# What is expected
Select and copy out every line in the records containing "cervical".

# Records supplied
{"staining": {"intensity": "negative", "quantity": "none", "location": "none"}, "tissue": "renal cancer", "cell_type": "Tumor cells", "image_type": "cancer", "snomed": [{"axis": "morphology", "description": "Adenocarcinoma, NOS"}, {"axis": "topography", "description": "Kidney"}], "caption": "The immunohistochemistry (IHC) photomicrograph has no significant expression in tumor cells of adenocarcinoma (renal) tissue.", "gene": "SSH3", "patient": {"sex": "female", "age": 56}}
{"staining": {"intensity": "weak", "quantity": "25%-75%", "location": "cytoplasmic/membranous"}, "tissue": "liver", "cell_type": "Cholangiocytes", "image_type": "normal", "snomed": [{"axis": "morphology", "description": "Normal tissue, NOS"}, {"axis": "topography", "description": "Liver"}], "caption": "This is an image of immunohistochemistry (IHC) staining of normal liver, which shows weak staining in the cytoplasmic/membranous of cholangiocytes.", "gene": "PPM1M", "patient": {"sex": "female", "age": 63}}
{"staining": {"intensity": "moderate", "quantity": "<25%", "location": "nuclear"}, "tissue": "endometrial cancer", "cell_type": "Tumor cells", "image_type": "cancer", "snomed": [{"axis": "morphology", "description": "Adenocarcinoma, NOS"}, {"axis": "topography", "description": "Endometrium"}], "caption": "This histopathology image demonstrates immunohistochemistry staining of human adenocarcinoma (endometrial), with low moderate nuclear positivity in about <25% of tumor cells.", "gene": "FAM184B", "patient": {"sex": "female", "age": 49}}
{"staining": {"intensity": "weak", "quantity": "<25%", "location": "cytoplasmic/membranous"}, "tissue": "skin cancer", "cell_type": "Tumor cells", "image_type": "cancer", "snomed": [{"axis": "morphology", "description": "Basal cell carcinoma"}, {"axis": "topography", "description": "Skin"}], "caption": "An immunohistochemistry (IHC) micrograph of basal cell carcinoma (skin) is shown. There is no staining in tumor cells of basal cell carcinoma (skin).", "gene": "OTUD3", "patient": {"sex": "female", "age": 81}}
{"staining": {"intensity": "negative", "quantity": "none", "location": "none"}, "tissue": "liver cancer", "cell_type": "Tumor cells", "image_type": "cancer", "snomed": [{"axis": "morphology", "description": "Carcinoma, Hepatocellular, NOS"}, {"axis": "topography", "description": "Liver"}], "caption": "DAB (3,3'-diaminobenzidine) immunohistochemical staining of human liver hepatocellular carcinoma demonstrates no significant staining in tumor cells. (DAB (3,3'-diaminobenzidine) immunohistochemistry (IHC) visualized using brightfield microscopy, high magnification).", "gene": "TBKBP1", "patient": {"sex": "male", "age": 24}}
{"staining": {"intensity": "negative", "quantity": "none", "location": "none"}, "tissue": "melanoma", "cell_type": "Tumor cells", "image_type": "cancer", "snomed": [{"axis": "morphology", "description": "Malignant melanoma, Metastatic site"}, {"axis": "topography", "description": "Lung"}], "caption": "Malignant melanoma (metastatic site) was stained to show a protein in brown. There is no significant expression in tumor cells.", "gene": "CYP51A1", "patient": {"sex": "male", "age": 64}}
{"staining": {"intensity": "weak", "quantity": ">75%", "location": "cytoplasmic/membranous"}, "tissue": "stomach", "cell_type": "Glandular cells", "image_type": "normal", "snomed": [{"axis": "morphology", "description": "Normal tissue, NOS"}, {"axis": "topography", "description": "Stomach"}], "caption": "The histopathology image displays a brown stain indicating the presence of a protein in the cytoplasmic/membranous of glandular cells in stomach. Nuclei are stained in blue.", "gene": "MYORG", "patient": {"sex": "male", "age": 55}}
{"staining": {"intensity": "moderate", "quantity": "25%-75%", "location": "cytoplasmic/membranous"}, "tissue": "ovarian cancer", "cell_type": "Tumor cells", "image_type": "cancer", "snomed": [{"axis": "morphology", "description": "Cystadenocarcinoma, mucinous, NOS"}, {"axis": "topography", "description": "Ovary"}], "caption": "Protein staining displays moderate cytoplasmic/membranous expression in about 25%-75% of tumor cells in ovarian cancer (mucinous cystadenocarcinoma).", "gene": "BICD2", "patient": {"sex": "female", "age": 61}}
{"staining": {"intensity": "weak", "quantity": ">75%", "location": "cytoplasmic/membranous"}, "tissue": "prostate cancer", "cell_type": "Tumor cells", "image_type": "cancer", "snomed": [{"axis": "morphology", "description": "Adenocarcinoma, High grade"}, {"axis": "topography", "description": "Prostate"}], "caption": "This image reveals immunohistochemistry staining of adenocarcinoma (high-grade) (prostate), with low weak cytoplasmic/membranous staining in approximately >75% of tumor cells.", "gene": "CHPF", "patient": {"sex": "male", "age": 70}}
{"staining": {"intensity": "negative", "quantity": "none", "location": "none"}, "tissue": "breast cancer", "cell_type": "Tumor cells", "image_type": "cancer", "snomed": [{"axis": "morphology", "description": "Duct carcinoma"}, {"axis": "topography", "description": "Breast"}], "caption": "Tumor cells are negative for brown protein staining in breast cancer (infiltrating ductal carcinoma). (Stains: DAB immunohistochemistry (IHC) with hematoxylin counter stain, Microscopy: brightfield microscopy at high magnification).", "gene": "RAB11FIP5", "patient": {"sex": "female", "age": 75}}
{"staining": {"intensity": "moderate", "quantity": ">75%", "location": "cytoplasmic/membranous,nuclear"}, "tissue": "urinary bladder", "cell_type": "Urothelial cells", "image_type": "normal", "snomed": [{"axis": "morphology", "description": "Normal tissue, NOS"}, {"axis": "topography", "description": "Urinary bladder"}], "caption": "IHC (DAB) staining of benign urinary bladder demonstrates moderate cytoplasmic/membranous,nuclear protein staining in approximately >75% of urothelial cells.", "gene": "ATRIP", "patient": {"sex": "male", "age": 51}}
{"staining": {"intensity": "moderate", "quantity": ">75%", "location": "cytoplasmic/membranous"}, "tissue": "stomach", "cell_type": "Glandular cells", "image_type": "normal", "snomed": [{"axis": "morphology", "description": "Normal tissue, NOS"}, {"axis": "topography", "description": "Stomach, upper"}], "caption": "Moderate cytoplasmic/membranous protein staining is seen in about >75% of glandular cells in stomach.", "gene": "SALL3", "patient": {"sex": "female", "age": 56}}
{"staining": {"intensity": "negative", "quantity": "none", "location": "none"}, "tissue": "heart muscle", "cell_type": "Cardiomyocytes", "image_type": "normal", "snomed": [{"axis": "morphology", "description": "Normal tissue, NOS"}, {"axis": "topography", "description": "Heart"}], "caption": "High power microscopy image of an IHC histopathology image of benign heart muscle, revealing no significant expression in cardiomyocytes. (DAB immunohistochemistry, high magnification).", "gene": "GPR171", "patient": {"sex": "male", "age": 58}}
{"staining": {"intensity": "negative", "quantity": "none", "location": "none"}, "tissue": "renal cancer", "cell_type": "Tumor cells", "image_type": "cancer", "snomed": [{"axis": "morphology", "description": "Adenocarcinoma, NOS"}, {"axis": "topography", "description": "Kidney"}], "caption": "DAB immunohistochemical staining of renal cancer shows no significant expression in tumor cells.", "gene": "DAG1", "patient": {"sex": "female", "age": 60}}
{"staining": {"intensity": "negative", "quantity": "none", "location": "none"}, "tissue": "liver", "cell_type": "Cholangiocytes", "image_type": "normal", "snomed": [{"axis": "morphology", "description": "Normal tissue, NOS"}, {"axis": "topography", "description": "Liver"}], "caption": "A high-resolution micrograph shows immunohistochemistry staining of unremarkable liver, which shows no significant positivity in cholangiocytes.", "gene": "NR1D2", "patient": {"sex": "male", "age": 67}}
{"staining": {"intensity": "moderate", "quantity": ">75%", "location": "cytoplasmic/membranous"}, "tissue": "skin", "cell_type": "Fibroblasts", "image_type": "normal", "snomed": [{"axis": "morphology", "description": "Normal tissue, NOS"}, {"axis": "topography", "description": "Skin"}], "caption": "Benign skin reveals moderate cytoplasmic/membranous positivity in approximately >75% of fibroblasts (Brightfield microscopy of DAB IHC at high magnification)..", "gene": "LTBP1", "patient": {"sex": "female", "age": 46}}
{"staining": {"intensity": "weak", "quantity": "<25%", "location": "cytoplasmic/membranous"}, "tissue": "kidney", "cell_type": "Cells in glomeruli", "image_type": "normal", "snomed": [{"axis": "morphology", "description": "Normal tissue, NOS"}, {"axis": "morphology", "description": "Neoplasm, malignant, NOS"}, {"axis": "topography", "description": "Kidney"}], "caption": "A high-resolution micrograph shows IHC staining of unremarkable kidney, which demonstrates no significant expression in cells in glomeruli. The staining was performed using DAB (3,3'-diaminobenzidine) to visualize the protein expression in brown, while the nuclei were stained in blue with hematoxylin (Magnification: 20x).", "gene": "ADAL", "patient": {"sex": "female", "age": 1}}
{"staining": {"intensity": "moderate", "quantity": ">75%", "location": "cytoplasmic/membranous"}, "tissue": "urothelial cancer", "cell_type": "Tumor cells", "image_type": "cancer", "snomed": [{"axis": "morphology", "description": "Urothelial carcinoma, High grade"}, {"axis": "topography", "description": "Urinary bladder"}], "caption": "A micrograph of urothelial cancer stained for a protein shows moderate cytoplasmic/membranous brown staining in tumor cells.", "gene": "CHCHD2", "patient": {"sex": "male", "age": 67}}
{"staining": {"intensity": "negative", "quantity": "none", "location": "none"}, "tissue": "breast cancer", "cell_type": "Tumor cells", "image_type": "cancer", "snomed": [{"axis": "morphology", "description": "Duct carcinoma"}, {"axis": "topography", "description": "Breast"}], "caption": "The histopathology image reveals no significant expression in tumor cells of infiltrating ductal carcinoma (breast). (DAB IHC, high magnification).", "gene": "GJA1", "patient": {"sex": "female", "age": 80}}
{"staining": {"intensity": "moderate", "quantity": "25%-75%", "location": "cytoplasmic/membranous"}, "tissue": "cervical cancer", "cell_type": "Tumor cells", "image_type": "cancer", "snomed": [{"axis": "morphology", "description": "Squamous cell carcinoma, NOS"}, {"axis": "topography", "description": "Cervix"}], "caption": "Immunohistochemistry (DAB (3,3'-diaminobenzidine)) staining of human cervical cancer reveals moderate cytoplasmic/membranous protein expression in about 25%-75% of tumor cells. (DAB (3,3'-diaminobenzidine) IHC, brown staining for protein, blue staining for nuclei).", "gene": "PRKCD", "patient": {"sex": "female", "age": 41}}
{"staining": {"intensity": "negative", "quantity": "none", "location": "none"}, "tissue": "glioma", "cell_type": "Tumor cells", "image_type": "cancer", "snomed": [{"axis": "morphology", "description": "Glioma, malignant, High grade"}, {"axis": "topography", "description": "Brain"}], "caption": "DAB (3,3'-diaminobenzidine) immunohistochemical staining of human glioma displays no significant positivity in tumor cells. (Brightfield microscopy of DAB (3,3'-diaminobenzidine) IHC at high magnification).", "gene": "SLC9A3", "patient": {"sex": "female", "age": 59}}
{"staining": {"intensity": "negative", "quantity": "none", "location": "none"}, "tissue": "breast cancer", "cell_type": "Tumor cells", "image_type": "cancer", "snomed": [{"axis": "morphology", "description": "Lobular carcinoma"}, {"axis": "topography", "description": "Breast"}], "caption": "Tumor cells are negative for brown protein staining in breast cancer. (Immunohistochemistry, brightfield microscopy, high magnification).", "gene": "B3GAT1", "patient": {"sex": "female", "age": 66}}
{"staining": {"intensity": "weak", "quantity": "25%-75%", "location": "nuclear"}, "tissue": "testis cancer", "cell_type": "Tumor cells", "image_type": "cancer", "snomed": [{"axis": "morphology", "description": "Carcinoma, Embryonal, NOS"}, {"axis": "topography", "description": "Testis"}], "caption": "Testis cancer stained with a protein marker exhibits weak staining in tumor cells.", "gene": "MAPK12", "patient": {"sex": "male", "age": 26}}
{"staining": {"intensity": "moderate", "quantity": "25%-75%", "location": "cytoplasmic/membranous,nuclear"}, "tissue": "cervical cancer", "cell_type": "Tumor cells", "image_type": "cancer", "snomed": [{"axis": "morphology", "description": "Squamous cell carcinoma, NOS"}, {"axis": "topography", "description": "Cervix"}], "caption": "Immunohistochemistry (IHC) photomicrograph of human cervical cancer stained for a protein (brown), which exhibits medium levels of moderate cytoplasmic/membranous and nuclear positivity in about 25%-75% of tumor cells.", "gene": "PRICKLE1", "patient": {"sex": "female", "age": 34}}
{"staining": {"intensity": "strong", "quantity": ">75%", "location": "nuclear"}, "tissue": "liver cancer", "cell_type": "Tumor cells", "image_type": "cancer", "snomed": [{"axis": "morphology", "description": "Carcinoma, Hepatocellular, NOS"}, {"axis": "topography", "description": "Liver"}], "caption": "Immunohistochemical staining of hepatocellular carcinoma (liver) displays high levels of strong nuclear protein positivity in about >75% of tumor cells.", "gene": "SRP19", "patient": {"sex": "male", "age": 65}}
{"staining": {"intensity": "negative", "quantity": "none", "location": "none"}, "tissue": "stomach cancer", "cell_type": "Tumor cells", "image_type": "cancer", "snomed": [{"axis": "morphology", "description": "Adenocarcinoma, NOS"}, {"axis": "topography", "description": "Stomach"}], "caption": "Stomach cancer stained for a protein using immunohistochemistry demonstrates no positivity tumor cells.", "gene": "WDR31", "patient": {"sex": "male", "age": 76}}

# Written response
{"staining": {"intensity": "moderate", "quantity": "25%-75%", "location": "cytoplasmic/membranous"}, "tissue": "cervical cancer", "cell_type": "Tumor cells", "image_type": "cancer", "snomed": [{"axis": "morphology", "description": "Squamous cell carcinoma, NOS"}, {"axis": "topography", "description": "Cervix"}], "caption": "Immunohistochemistry (DAB (3,3'-diaminobenzidine)) staining of human cervical cancer reveals moderate cytoplasmic/membranous protein expression in about 25%-75% of tumor cells. (DAB (3,3'-diaminobenzidine) IHC, brown staining for protein, blue staining for nuclei).", "gene": "PRKCD", "patient": {"sex": "female", "age": 41}}
{"staining": {"intensity": "moderate", "quantity": "25%-75%", "location": "cytoplasmic/membranous,nuclear"}, "tissue": "cervical cancer", "cell_type": "Tumor cells", "image_type": "cancer", "snomed": [{"axis": "morphology", "description": "Squamous cell carcinoma, NOS"}, {"axis": "topography", "description": "Cervix"}], "caption": "Immunohistochemistry (IHC) photomicrograph of human cervical cancer stained for a protein (brown), which exhibits medium levels of moderate cytoplasmic/membranous and nuclear positivity in about 25%-75% of tumor cells.", "gene": "PRICKLE1", "patient": {"sex": "female", "age": 34}}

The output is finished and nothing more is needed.